Ma un bel giorno, visto il successo che le mie creazioni riscuotevano, mi sono detta : ‘Perché non provare a venderle al pubblico?’
Così, con l’aiuto di qualche amico esperto in materia, mi sono creata il mio primo sito personale, con tanto di ‘shop on line’. Ho aperto diversi ‘punti vendita’ sui vari siti di Handmade che offrono tale servizio e in seguito, forte di quanto avevo imparato, ho acquistato un mio dominio ed ho creato il mio attuale sito: www.tiziromano.it.

Oltre ad ammirarle nel web, c’è la possibilità di toccare con mano le tue creazioni?

Certo,  per chi ha la fortuna di abitare dalle mie parti, le mie creazioni si possono anche vedere e toccare con mano , prima di acquistarle, perché sono in vendita anche presso il negozio ‘Altamarea’ (aperto purtroppo solo in estate) sito in Marcelli di Numana, ridente località turistica ai piedi del Monte Conero, in provincia di Ancona.

Bellissimo! Ma non è finita qui vero? Hai anche delle collaborazioni importanti…

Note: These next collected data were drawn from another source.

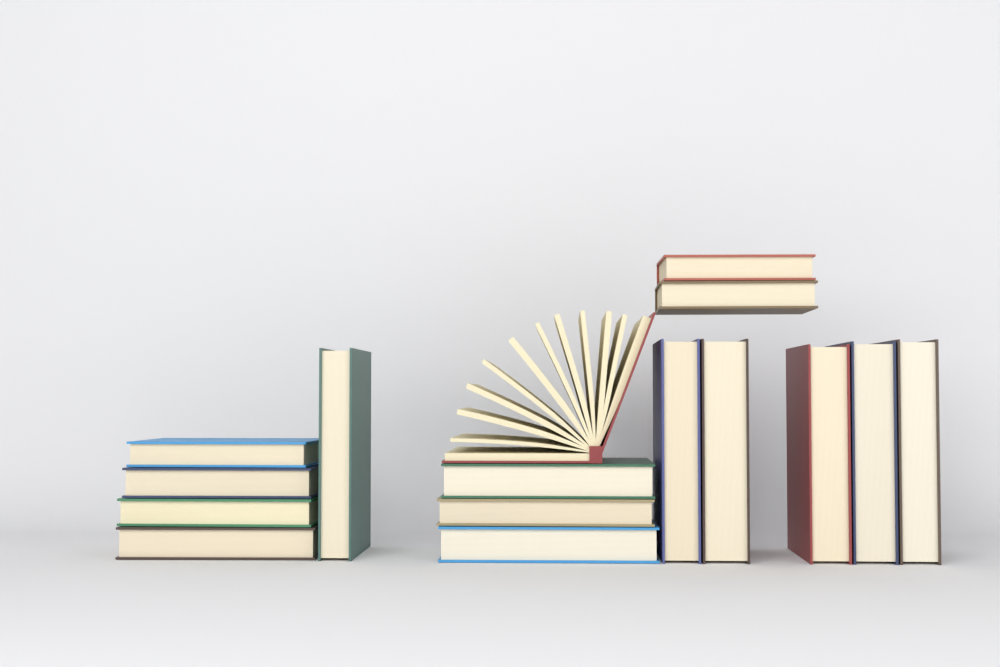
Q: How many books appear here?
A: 16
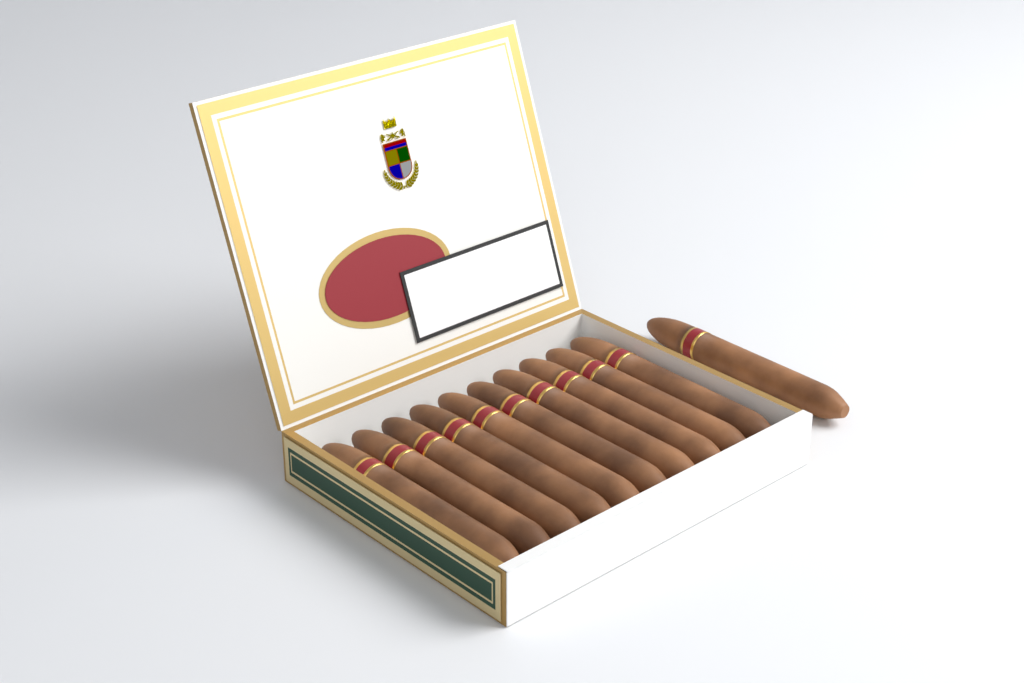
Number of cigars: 11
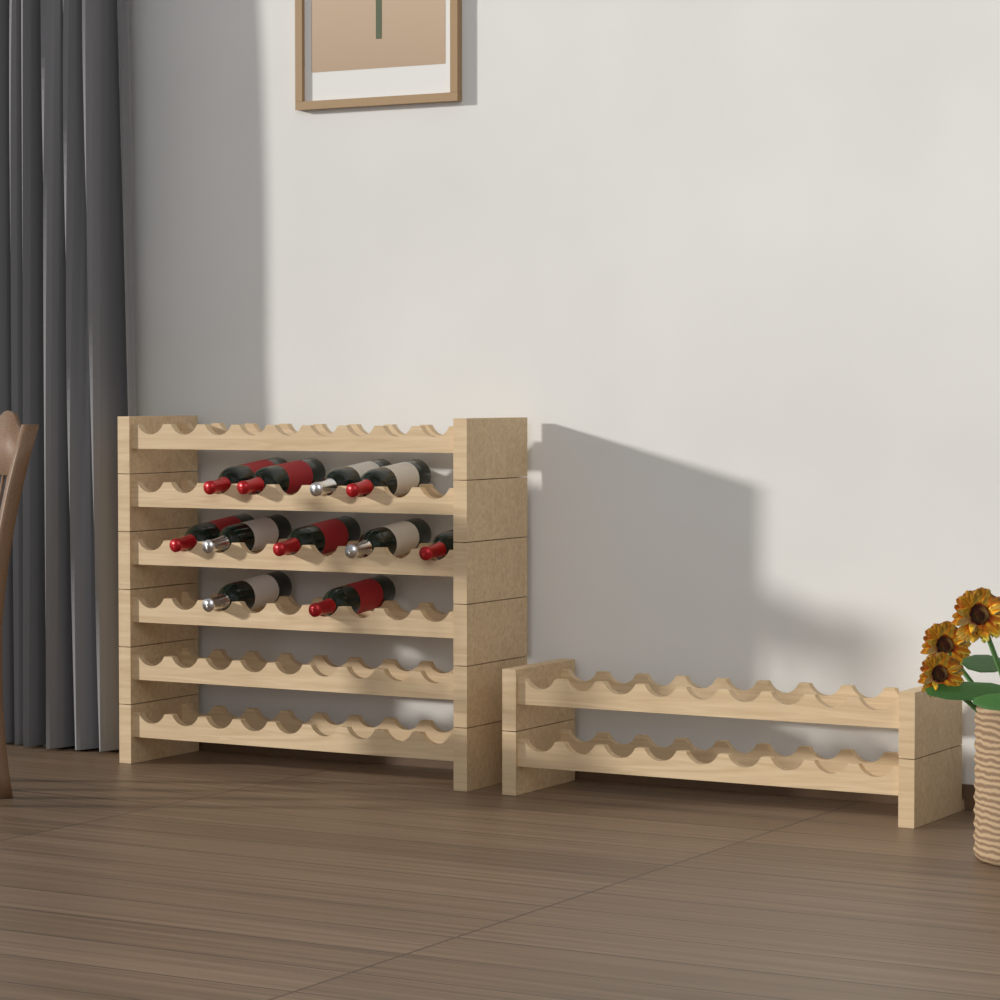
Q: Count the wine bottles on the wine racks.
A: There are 11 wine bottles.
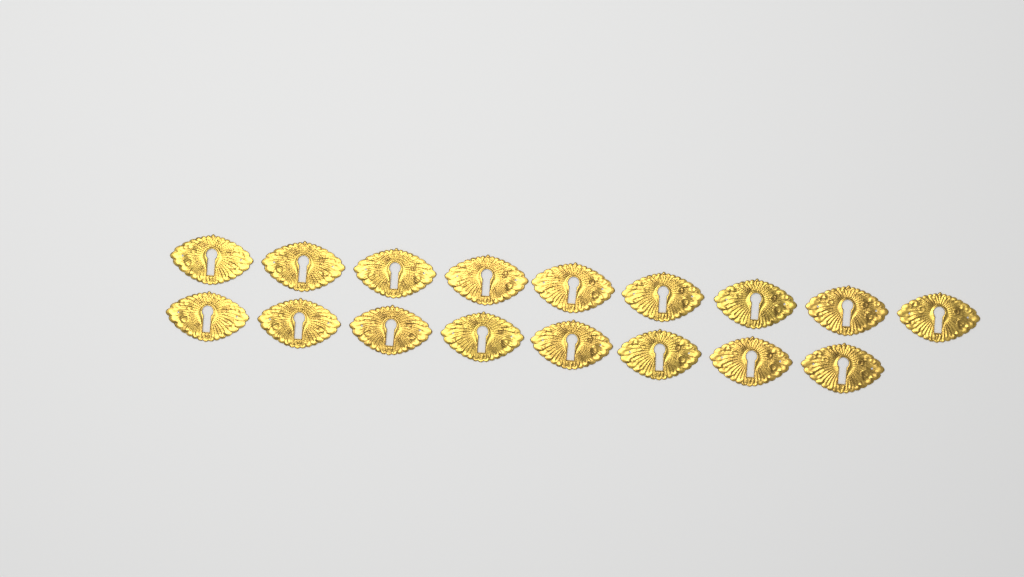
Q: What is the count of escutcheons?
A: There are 17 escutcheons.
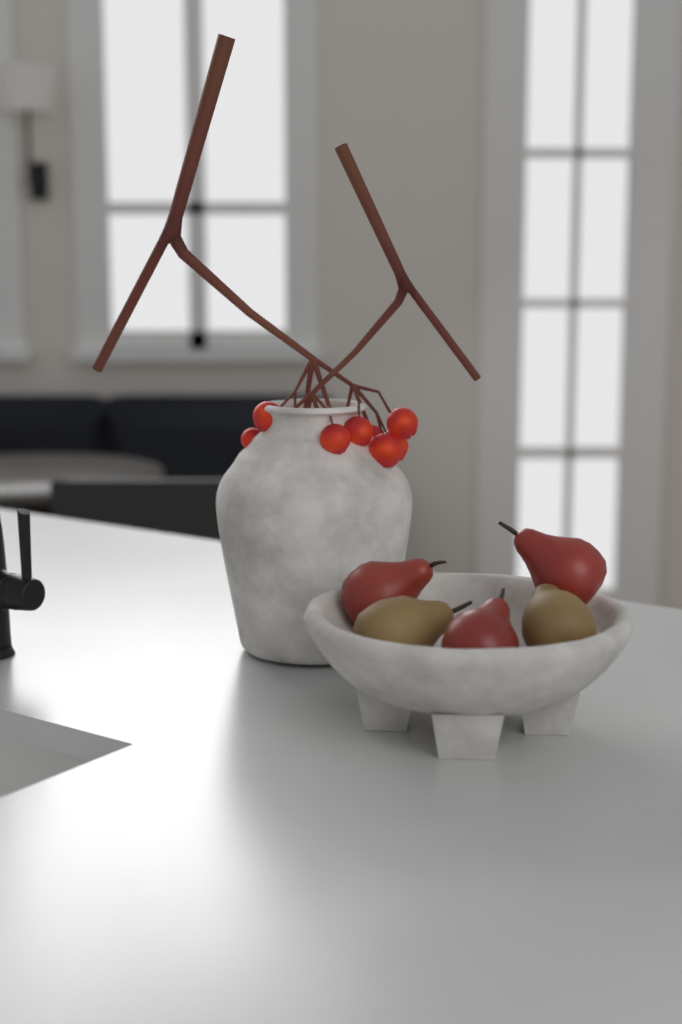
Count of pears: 5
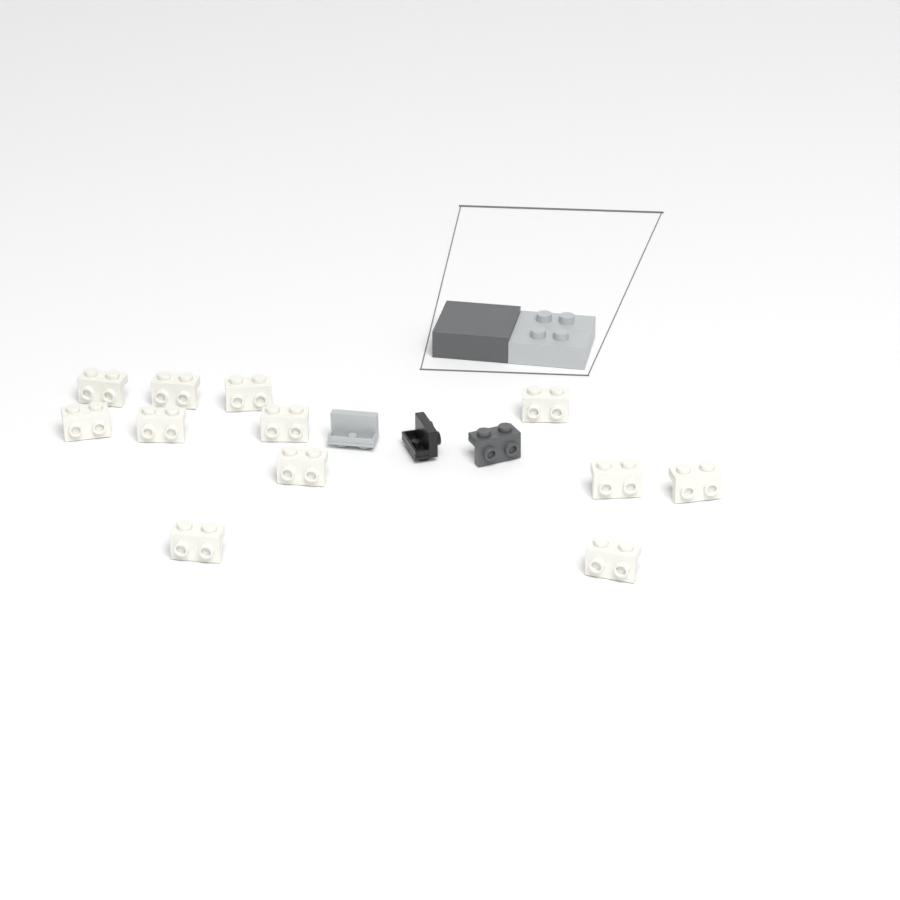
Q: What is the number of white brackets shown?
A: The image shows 12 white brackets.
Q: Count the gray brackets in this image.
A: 1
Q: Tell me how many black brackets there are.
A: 1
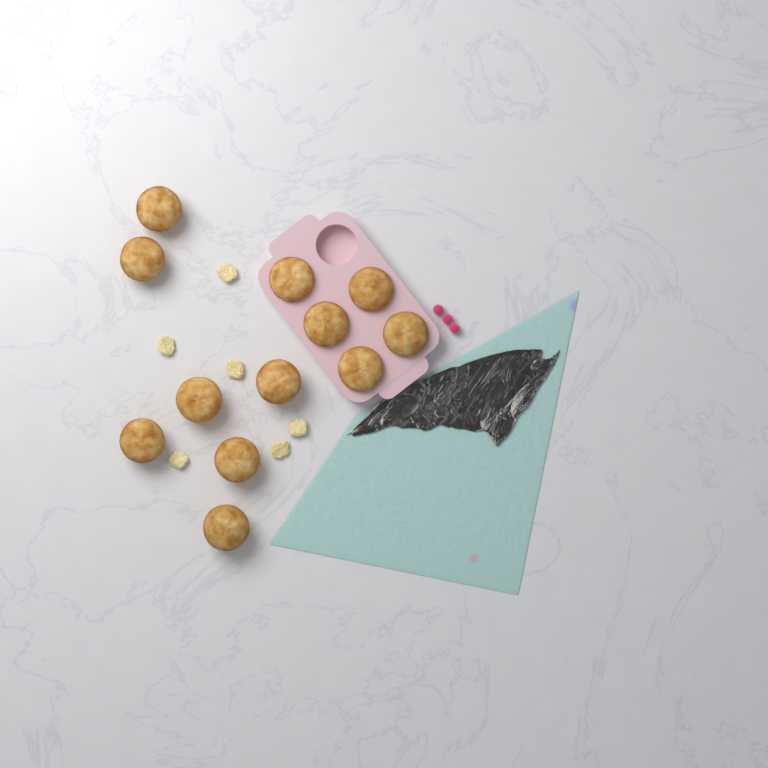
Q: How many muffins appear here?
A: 12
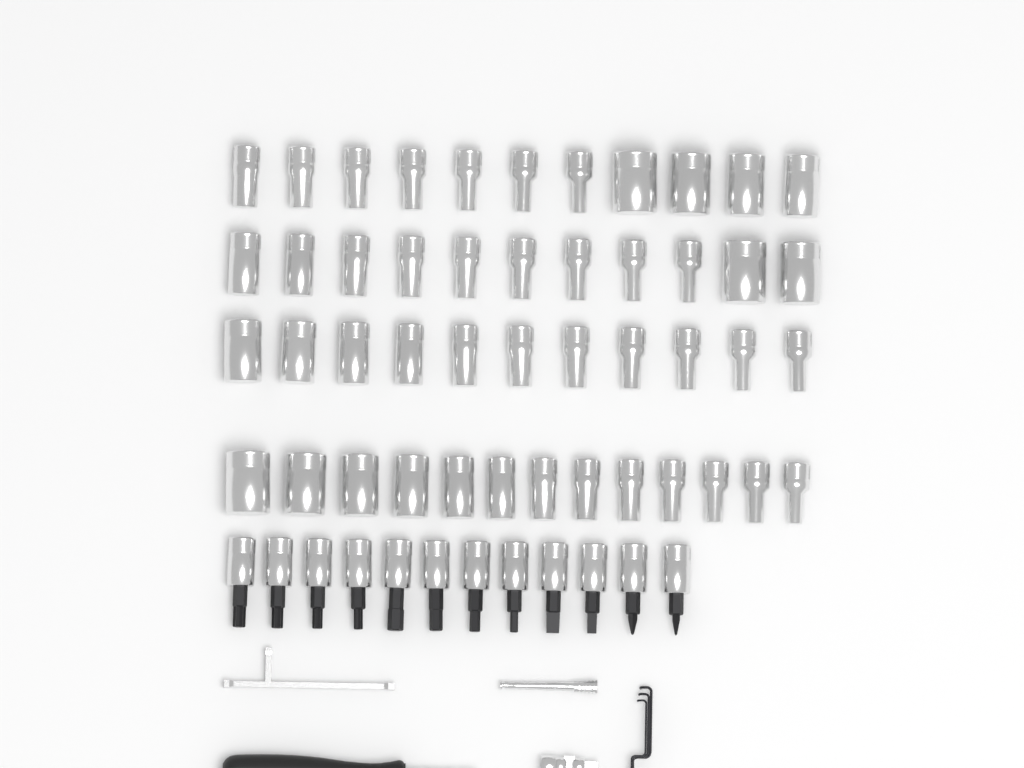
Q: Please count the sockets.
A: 46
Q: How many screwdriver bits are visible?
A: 12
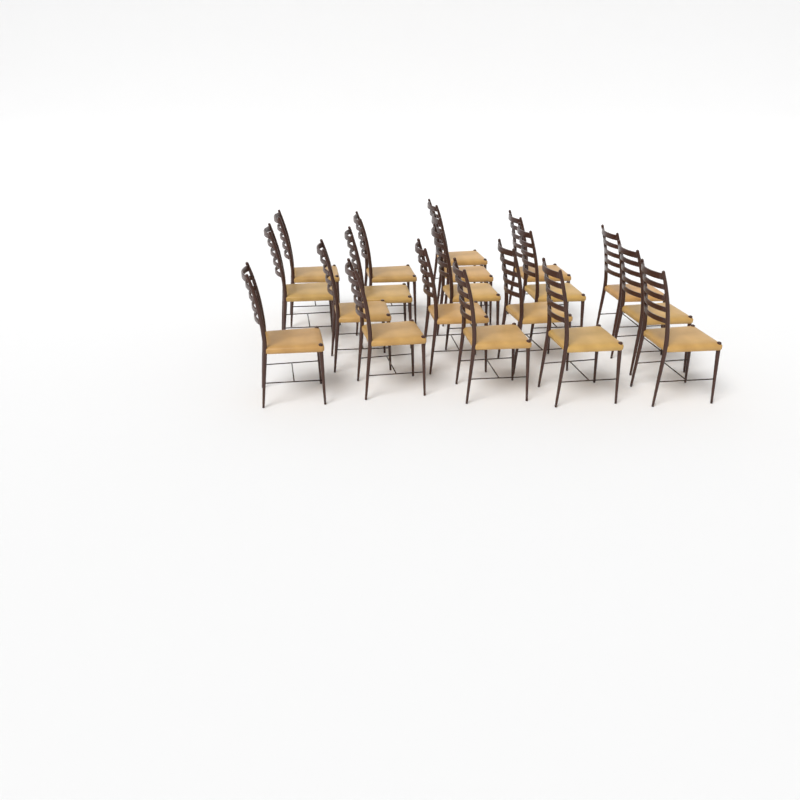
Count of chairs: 19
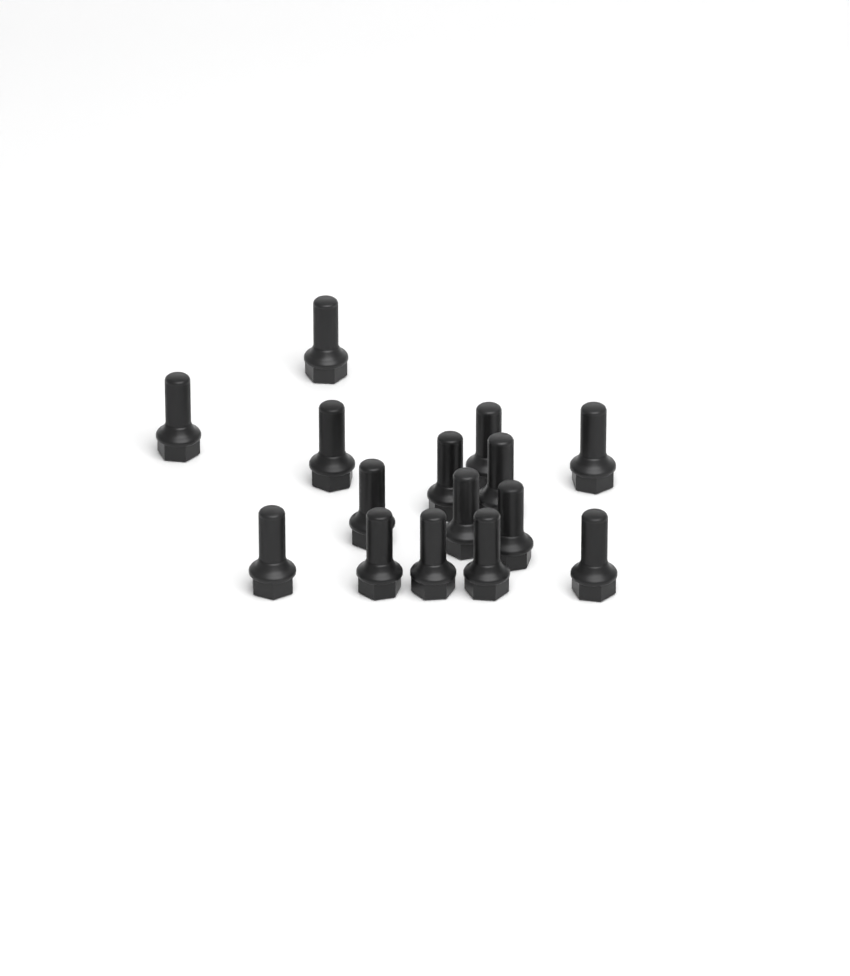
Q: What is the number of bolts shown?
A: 15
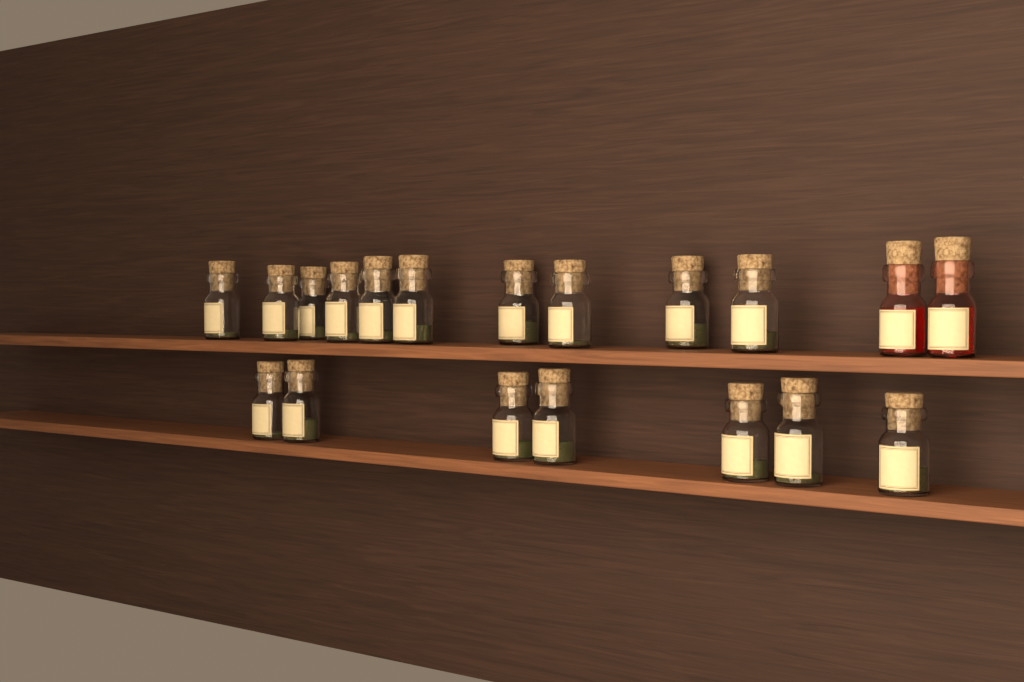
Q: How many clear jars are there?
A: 18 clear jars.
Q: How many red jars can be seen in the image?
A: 2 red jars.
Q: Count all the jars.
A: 20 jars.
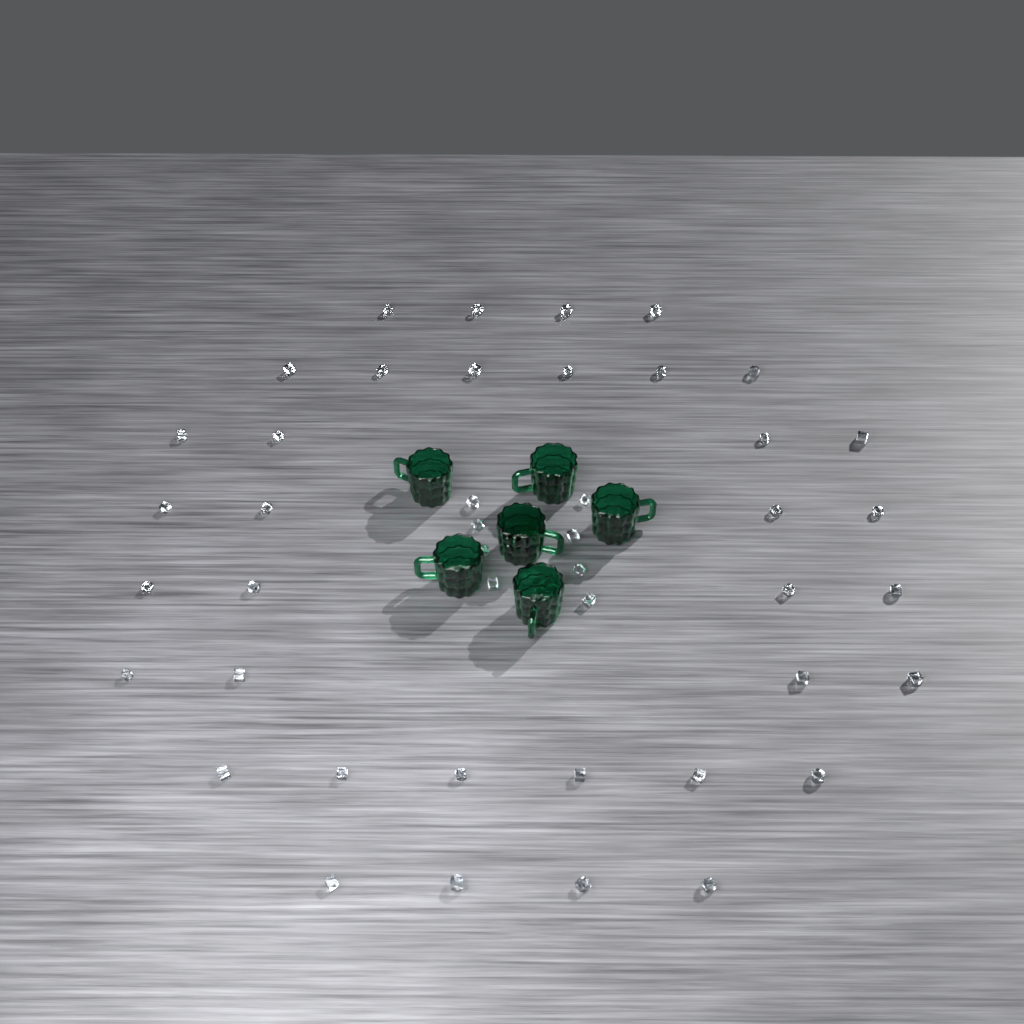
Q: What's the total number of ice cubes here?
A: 45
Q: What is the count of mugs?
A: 6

Collaboro con un’agenzia di servizi che, oltre all’organizzazione di congressi nazionali ed eventi vari (per i quali spesso mi è stato chiesto di ‘produrre’ gadgets), si occupa anche di Wedding Planner, per cui le mie creazioni si sono spesso trasformate in bomboniere e segnaposto. Molte sono esposte nel loro Showroom ‘Il Matrimonio Perfetto’, sito in Ancona, e hanno fatto la loro bella figura in diverse Fiere Nazionali di settore.

Ho partecipato anche a due edizioni del Mercatino di Natale di Sirolo (AN), dove vivo, e a un’edizione della Fiera d’Autunno, sempre a Sirolo: esperienze che ho trovato piacevolissime, divertenti (a parte il freddo!!) e molto costruttive. Anche dal punto di vista umano. Anzi, forse, soprattutto da quel punto di vista.

Se il primo sogno “Diventare stilista” lo hai realizzato, qual è ora il tuo sogno nel cassetto?

Il mio sogno nel cassetto? Avere la possibilità (economica, soprattutto) di mettere su un piccolo laboratorio con punto vendita, tutto mio!

Hai tantissime qualità e altrettante capacità, qualche difetto?

Uno dei miei peggiori difetti è quello di chiacchierare troppo e anche in questo caso mi sembra di non essermi smentita, quindi mi fermo qui.
Se avete avuto la pazienza di arrivare fino a questo punto, vi ringrazio… ma se non ci siete arrivati… lo capisco!